▶ **MATERIAL FOR THIS EXERCISE**:

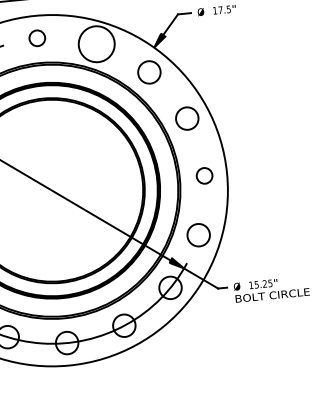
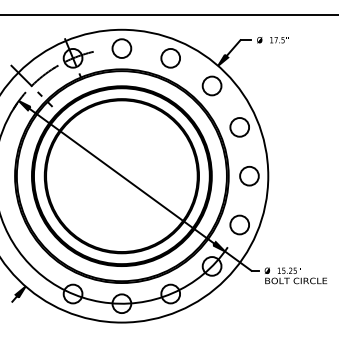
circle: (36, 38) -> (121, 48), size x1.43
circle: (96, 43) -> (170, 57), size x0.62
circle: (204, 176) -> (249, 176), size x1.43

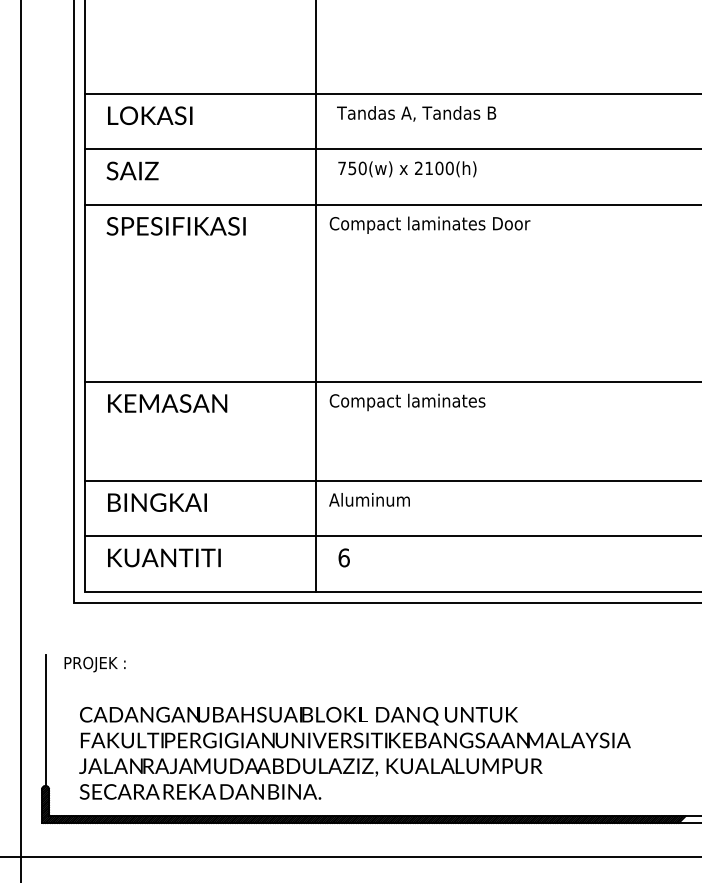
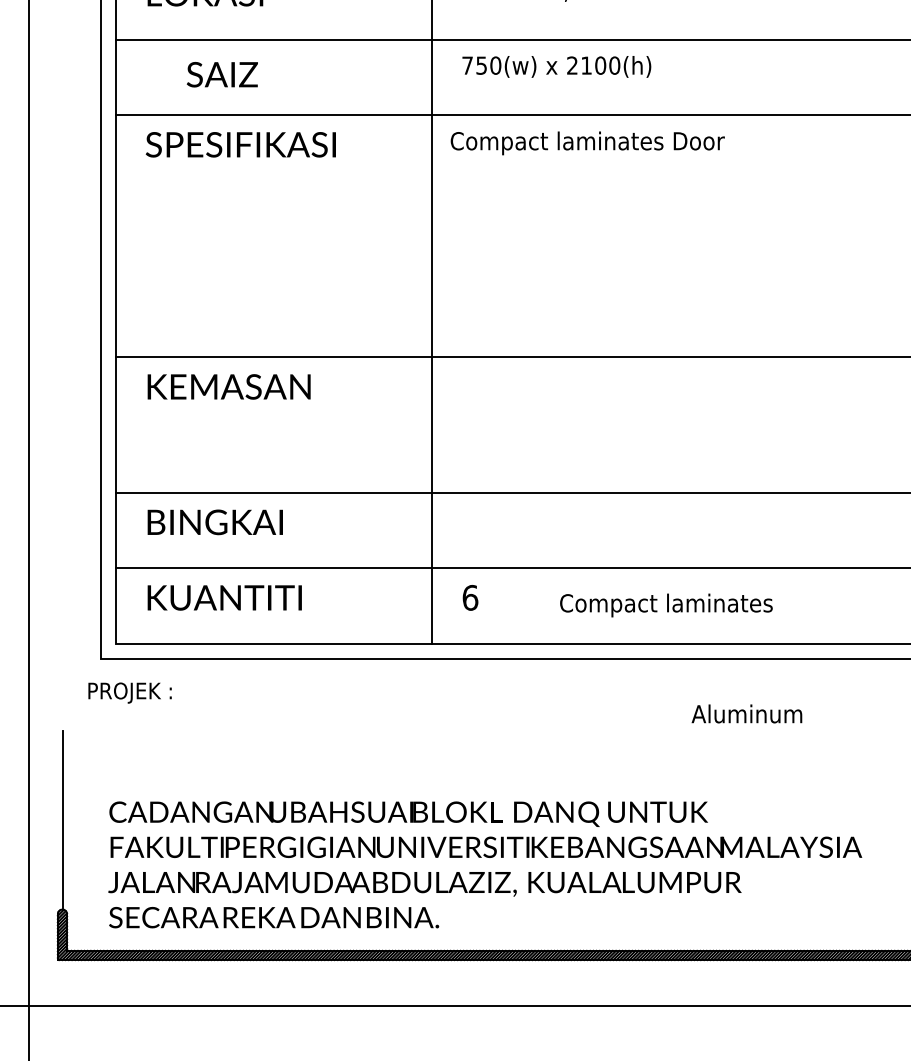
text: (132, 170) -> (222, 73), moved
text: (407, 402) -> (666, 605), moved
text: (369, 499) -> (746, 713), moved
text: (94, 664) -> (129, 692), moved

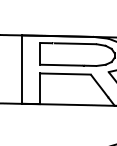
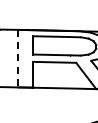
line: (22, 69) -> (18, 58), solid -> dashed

▶ **THE PROBLEM**:
From the data above, count the lines that contain "moved" and write only that count.

▶ **SOLUTION**:
4